GOAL OF THE EXERCISE
Please write out all of the entries beneath this line exactly, skipping the pictures.

GIVEN DATA

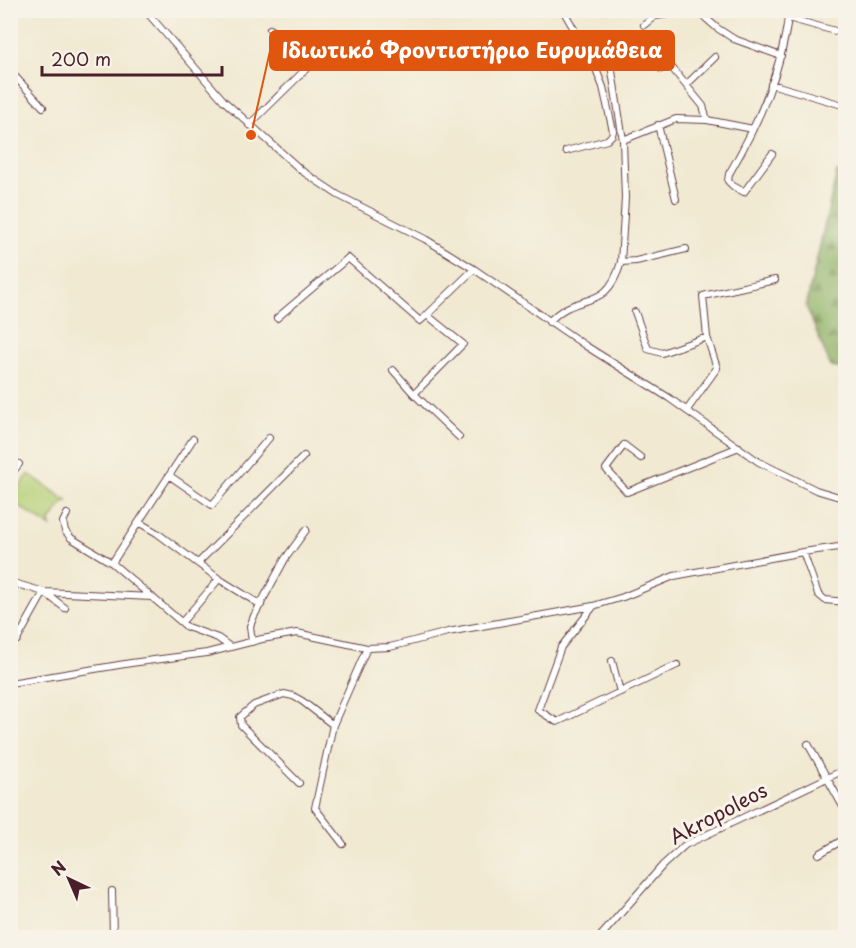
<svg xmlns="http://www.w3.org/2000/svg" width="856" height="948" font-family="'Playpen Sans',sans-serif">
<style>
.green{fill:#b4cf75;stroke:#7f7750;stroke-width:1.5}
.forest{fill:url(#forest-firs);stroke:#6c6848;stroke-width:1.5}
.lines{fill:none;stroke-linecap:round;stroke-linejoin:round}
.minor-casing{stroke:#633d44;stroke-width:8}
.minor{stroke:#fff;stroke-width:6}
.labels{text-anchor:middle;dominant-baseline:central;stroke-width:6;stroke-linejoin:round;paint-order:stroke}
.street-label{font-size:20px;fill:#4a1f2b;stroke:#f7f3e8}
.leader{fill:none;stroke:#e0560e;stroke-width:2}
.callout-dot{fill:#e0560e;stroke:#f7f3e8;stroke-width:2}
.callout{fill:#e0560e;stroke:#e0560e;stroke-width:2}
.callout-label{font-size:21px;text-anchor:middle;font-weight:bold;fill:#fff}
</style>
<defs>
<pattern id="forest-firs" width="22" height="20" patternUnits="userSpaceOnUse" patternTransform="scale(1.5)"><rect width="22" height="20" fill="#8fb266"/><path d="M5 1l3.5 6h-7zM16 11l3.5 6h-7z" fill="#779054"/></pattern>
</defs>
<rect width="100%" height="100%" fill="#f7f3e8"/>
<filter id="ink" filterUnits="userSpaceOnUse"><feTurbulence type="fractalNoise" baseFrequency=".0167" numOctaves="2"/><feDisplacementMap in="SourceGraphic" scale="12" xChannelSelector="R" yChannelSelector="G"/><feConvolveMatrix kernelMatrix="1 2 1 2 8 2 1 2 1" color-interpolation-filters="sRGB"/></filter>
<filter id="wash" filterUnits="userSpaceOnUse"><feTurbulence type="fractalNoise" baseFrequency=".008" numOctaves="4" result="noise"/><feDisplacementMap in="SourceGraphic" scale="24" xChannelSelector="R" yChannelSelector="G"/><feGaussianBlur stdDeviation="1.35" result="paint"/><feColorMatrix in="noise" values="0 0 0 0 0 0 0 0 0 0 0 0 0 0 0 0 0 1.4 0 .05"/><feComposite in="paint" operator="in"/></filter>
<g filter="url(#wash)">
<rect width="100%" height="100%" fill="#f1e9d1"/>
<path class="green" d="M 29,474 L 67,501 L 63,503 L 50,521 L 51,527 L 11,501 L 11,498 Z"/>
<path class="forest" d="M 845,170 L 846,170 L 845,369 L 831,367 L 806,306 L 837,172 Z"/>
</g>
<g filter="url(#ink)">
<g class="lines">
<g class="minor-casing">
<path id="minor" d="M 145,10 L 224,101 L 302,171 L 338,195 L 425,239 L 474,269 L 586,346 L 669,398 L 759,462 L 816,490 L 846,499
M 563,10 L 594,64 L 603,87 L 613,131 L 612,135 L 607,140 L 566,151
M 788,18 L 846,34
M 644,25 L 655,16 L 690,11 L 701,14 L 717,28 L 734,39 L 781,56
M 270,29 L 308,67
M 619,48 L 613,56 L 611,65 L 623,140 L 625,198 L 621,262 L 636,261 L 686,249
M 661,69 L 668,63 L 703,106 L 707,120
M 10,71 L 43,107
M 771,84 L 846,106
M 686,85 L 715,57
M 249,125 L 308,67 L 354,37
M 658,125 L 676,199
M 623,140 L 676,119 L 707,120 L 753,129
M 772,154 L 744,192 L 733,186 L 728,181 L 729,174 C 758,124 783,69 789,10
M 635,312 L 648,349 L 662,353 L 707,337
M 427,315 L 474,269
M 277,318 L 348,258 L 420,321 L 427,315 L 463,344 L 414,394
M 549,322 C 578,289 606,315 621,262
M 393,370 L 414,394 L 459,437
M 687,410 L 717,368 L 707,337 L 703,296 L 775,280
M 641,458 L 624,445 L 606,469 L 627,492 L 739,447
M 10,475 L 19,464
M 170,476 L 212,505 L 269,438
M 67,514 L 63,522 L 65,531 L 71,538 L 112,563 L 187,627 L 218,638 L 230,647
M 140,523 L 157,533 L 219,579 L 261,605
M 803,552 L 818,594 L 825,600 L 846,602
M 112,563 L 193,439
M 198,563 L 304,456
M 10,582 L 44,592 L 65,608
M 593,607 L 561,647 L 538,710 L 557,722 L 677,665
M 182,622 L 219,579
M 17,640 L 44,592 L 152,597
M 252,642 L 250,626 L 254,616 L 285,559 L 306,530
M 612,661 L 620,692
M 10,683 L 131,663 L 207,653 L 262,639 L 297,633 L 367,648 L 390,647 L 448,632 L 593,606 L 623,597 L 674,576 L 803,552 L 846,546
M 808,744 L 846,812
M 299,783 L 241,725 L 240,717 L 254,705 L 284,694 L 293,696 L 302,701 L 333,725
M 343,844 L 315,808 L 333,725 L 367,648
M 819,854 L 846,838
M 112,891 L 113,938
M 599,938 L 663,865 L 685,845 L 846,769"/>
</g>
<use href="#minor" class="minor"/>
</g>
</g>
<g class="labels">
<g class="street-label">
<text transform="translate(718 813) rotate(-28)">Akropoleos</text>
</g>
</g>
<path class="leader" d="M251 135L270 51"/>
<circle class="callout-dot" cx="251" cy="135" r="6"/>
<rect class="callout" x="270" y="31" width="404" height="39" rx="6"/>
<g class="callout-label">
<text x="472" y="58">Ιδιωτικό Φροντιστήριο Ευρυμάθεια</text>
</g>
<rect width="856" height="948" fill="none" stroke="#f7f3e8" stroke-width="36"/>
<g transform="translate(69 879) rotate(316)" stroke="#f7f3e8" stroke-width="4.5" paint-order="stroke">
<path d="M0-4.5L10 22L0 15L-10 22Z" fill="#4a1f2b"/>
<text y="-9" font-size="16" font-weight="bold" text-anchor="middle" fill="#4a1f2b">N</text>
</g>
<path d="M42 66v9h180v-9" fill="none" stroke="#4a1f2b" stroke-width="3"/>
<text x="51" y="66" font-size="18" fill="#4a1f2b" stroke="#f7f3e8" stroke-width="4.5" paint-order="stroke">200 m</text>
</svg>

YOUR RESPONSE
<svg xmlns="http://www.w3.org/2000/svg" width="856" height="948" font-family="'Playpen Sans',sans-serif">
<style>
.green{fill:#b4cf75;stroke:#7f7750;stroke-width:1.5}
.forest{fill:url(#forest-firs);stroke:#6c6848;stroke-width:1.5}
.lines{fill:none;stroke-linecap:round;stroke-linejoin:round}
.minor-casing{stroke:#633d44;stroke-width:8}
.minor{stroke:#fff;stroke-width:6}
.labels{text-anchor:middle;dominant-baseline:central;stroke-width:6;stroke-linejoin:round;paint-order:stroke}
.street-label{font-size:20px;fill:#4a1f2b;stroke:#f7f3e8}
.leader{fill:none;stroke:#e0560e;stroke-width:2}
.callout-dot{fill:#e0560e;stroke:#f7f3e8;stroke-width:2}
.callout{fill:#e0560e;stroke:#e0560e;stroke-width:2}
.callout-label{font-size:21px;text-anchor:middle;font-weight:bold;fill:#fff}
</style>
<defs>
<pattern id="forest-firs" width="22" height="20" patternUnits="userSpaceOnUse" patternTransform="scale(1.5)"><rect width="22" height="20" fill="#8fb266"/><path d="M5 1l3.5 6h-7zM16 11l3.5 6h-7z" fill="#779054"/></pattern>
</defs>
<rect width="100%" height="100%" fill="#f7f3e8"/>
<filter id="ink" filterUnits="userSpaceOnUse"><feTurbulence type="fractalNoise" baseFrequency=".0167" numOctaves="2"/><feDisplacementMap in="SourceGraphic" scale="12" xChannelSelector="R" yChannelSelector="G"/><feConvolveMatrix kernelMatrix="1 2 1 2 8 2 1 2 1" color-interpolation-filters="sRGB"/></filter>
<filter id="wash" filterUnits="userSpaceOnUse"><feTurbulence type="fractalNoise" baseFrequency=".008" numOctaves="4" result="noise"/><feDisplacementMap in="SourceGraphic" scale="24" xChannelSelector="R" yChannelSelector="G"/><feGaussianBlur stdDeviation="1.35" result="paint"/><feColorMatrix in="noise" values="0 0 0 0 0 0 0 0 0 0 0 0 0 0 0 0 0 1.4 0 .05"/><feComposite in="paint" operator="in"/></filter>
<g filter="url(#wash)">
<rect width="100%" height="100%" fill="#f1e9d1"/>
<path class="green" d="M 29,474 L 67,501 L 63,503 L 50,521 L 51,527 L 11,501 L 11,498 Z"/>
<path class="forest" d="M 845,170 L 846,170 L 845,369 L 831,367 L 806,306 L 837,172 Z"/>
</g>
<g filter="url(#ink)">
<g class="lines">
<g class="minor-casing">
<path id="minor" d="M 145,10 L 224,101 L 302,171 L 338,195 L 425,239 L 474,269 L 586,346 L 669,398 L 759,462 L 816,490 L 846,499
M 563,10 L 594,64 L 603,87 L 613,131 L 612,135 L 607,140 L 566,151
M 788,18 L 846,34
M 644,25 L 655,16 L 690,11 L 701,14 L 717,28 L 734,39 L 781,56
M 270,29 L 308,67
M 619,48 L 613,56 L 611,65 L 623,140 L 625,198 L 621,262 L 636,261 L 686,249
M 661,69 L 668,63 L 703,106 L 707,120
M 10,71 L 43,107
M 771,84 L 846,106
M 686,85 L 715,57
M 249,125 L 308,67 L 354,37
M 658,125 L 676,199
M 623,140 L 676,119 L 707,120 L 753,129
M 772,154 L 744,192 L 733,186 L 728,181 L 729,174 C 758,124 783,69 789,10
M 635,312 L 648,349 L 662,353 L 707,337
M 427,315 L 474,269
M 277,318 L 348,258 L 420,321 L 427,315 L 463,344 L 414,394
M 549,322 C 578,289 606,315 621,262
M 393,370 L 414,394 L 459,437
M 687,410 L 717,368 L 707,337 L 703,296 L 775,280
M 641,458 L 624,445 L 606,469 L 627,492 L 739,447
M 10,475 L 19,464
M 170,476 L 212,505 L 269,438
M 67,514 L 63,522 L 65,531 L 71,538 L 112,563 L 187,627 L 218,638 L 230,647
M 140,523 L 157,533 L 219,579 L 261,605
M 803,552 L 818,594 L 825,600 L 846,602
M 112,563 L 193,439
M 198,563 L 304,456
M 10,582 L 44,592 L 65,608
M 593,607 L 561,647 L 538,710 L 557,722 L 677,665
M 182,622 L 219,579
M 17,640 L 44,592 L 152,597
M 252,642 L 250,626 L 254,616 L 285,559 L 306,530
M 612,661 L 620,692
M 10,683 L 131,663 L 207,653 L 262,639 L 297,633 L 367,648 L 390,647 L 448,632 L 593,606 L 623,597 L 674,576 L 803,552 L 846,546
M 808,744 L 846,812
M 299,783 L 241,725 L 240,717 L 254,705 L 284,694 L 293,696 L 302,701 L 333,725
M 343,844 L 315,808 L 333,725 L 367,648
M 819,854 L 846,838
M 112,891 L 113,938
M 599,938 L 663,865 L 685,845 L 846,769"/>
</g>
<use href="#minor" class="minor"/>
</g>
</g>
<g class="labels">
<g class="street-label">
<text transform="translate(718 813) rotate(-28)">Akropoleos</text>
</g>
</g>
<path class="leader" d="M251 135L270 51"/>
<circle class="callout-dot" cx="251" cy="135" r="6"/>
<rect class="callout" x="270" y="31" width="404" height="39" rx="6"/>
<g class="callout-label">
<text x="472" y="58">Ιδιωτικό Φροντιστήριο Ευρυμάθεια</text>
</g>
<rect width="856" height="948" fill="none" stroke="#f7f3e8" stroke-width="36"/>
<g transform="translate(69 879) rotate(316)" stroke="#f7f3e8" stroke-width="4.5" paint-order="stroke">
<path d="M0-4.5L10 22L0 15L-10 22Z" fill="#4a1f2b"/>
<text y="-9" font-size="16" font-weight="bold" text-anchor="middle" fill="#4a1f2b">N</text>
</g>
<path d="M42 66v9h180v-9" fill="none" stroke="#4a1f2b" stroke-width="3"/>
<text x="51" y="66" font-size="18" fill="#4a1f2b" stroke="#f7f3e8" stroke-width="4.5" paint-order="stroke">200 m</text>
</svg>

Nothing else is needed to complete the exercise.